Neste contexto, e em prol da transparência e imparcialidade, julgo que os deputados que nos quinquénios anteriores foram membros do Governo deveriam abster-se de se pronunciar sobre determinadas matérias, como por exemplo sobre as Contas Gerais do Estado dos últimos dois anos, visto que foram eles os executores dos respectivos orçamentos!

Posto isto, interrogo-me se, numa situação tão embaraçosa como a acima descrita, e depois de volvidos 23 anos de experiência de acumulação dos cargos de Presidente da República e de Chefe do Governo pela mesma personalidade, não terá chegado o momento para revermos o texto constitucional visando atribuir a chefia do Governo ao Primeiro-Ministro?
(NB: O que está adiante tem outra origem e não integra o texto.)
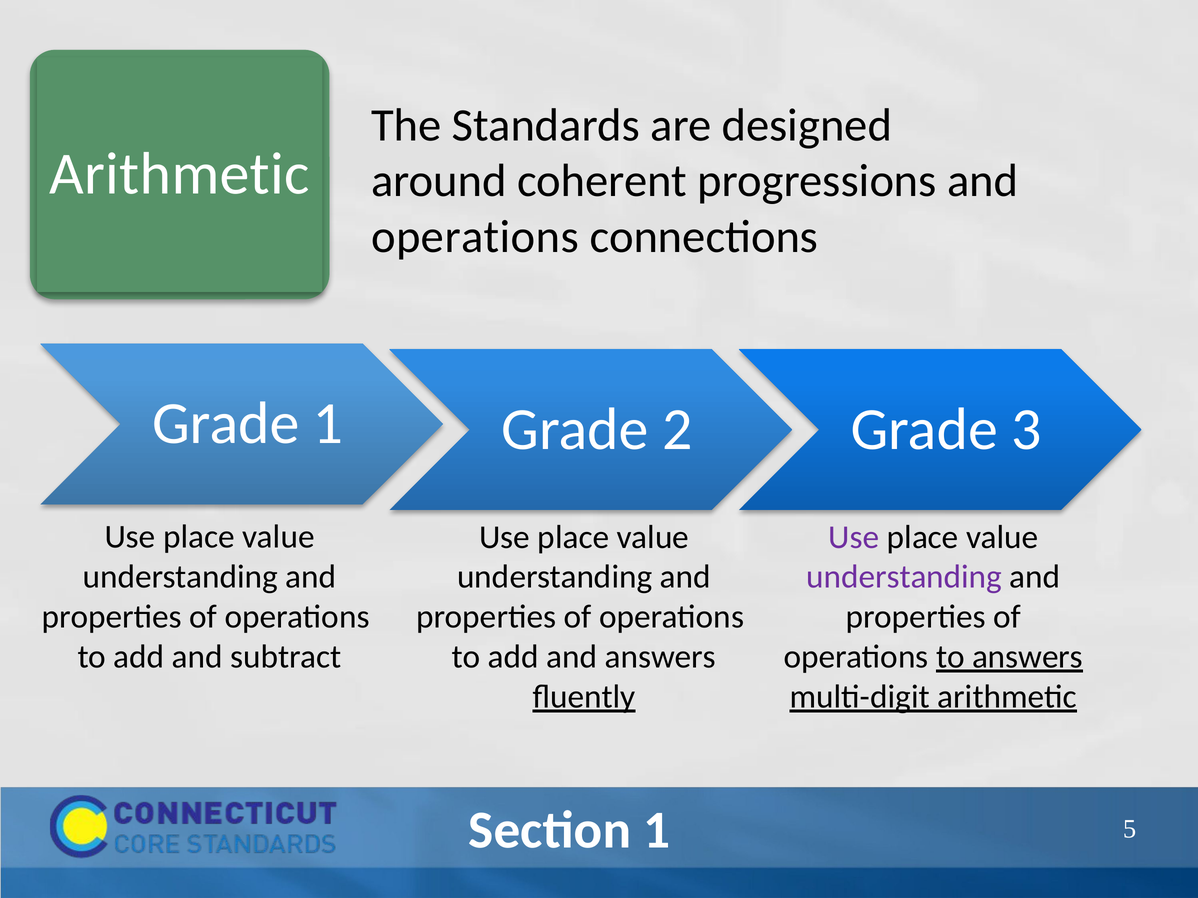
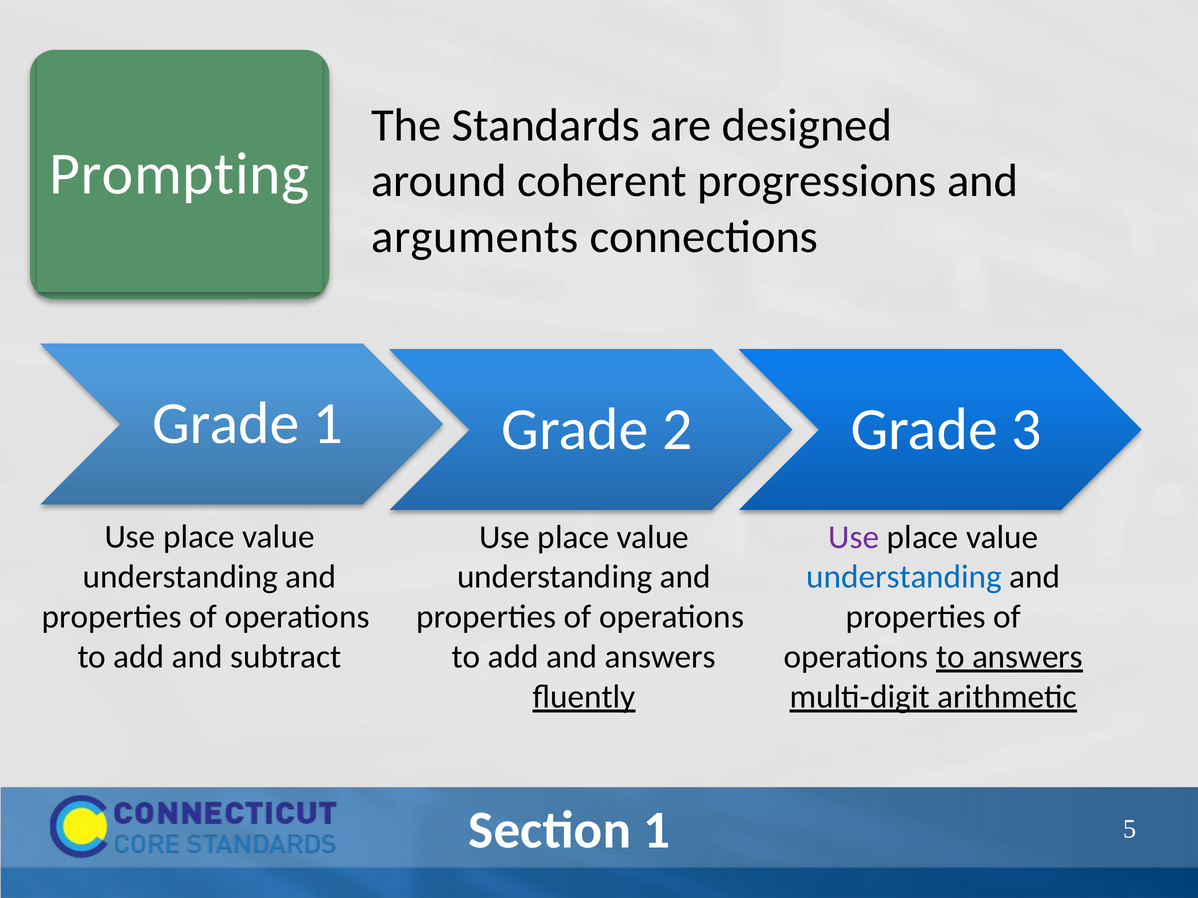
Arithmetic at (179, 174): Arithmetic -> Prompting
operations at (475, 237): operations -> arguments
understanding at (904, 577) colour: purple -> blue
E será que a forma de organização política do Estado aqui sugerida traria alguma mais-valia para a desejada boa governação do país? Sem dúvidas que sim, na medida em que:

a) Por um lado, é absolutamente estéril uma fiscalização exercida por um órgão incapaz de aplicar a mínima medida punitiva ao órgão fiscalizado, como actualmente acontece nas relações entre a Assembleia da República e o Governo, pelas razões de facto acima expressas;

b) Bem diz o compatriota Taíbo Mucobora, digno Procurador-Geral Adjunto da República, que “a penalização é uma forma de promover a integridade, mesmo que forçada”. Aliás, não é salutar que a Assembleia da República, órgão legislativo por excelência que é, seja sistematicamente tolerante às violações da legalidade, porquanto isto constitui mau exemplo para toda a sociedade;

c) Perante a plena liberdade dos deputados no exercício da fiscalização cerrada e desinibida dos actos do Governo, o Primeiro-Ministro, na qualidade de Chefe do Governo, sentir-se-ia pressionado e obrigado a exigir dos ministros rigoroso desempenho e trabalho de qualidade, de modo a merecer sempre nota positiva da parte da Assembleia da República e de gozar de uma merecida reputação da parte do Chefe do Estado e da sociedade em geral;

d) Os ministros, por sua vez, seriam impelidos a agir com rigor em relação a todos os funcionários seniores sob sua directa subordinação; e,

e) Mais do que tudo isto, os discursos públicos do próprio Presidente da República passariam a ser equidistantes e insuspeitos, porque resultantes do exercício, de forma descomprometida, das suas competências de verdadeiro Chefe do Estado, de garante da Constituição e do mais alto magistrado da Nação, honrando desta feita o seu juramento prestado nos termos do n.º 2 do artigo 150 da Constituição da República de Moçambique.

Por outro lado, e como facilmente se pode concluir, este exercício todo contribuiria sobremaneira para um acelerado desenvolvimento em todas as esferas da vida nacional e sobretudo no âmbito do indicador referente ao desenvolvimento humano, fruto da rigorosa e cerrada responsabilização individual e colectiva pelo desempenho cada vez melhor, em prol do almejado bem-estar social.

PS 1. Segundo o artigo 256 da Constituição da República de Moçambique, “o Provedor de Justiça é um órgão que tem como função a garantia dos direitos dos cidadãos, a defesa da legalidade e da justiça na actuação da Administração Pública”.

2. Ainda segundo o n.º 1 do artigo 56 da mesma Constituição, “os direitos e liberdades individuais são directamente aplicáveis, vinculam as entidades públicas e privadas, são garantidos pelo Estado e devem ser exercidas no quadro da Constituição e das leis”.

3. Ora, perante esta bela e apaixonante arrumação jurídica, urge perguntar se a falta de eleição do Provedor de Justiça, órgão criado há mais de cinco anos, não constitui grave violação da Constituição da República por omissão, isto precisamente neste momento em que a bancada do partido Frelimo detém mais dos dois terços dos deputados necessários para a eleição do órgão em apreço?

4. Estamos à espera de quê, quando a meta é a promoção da “simplificação de procedimentos administrativos e a aproximação dos serviços aos cidadãos”?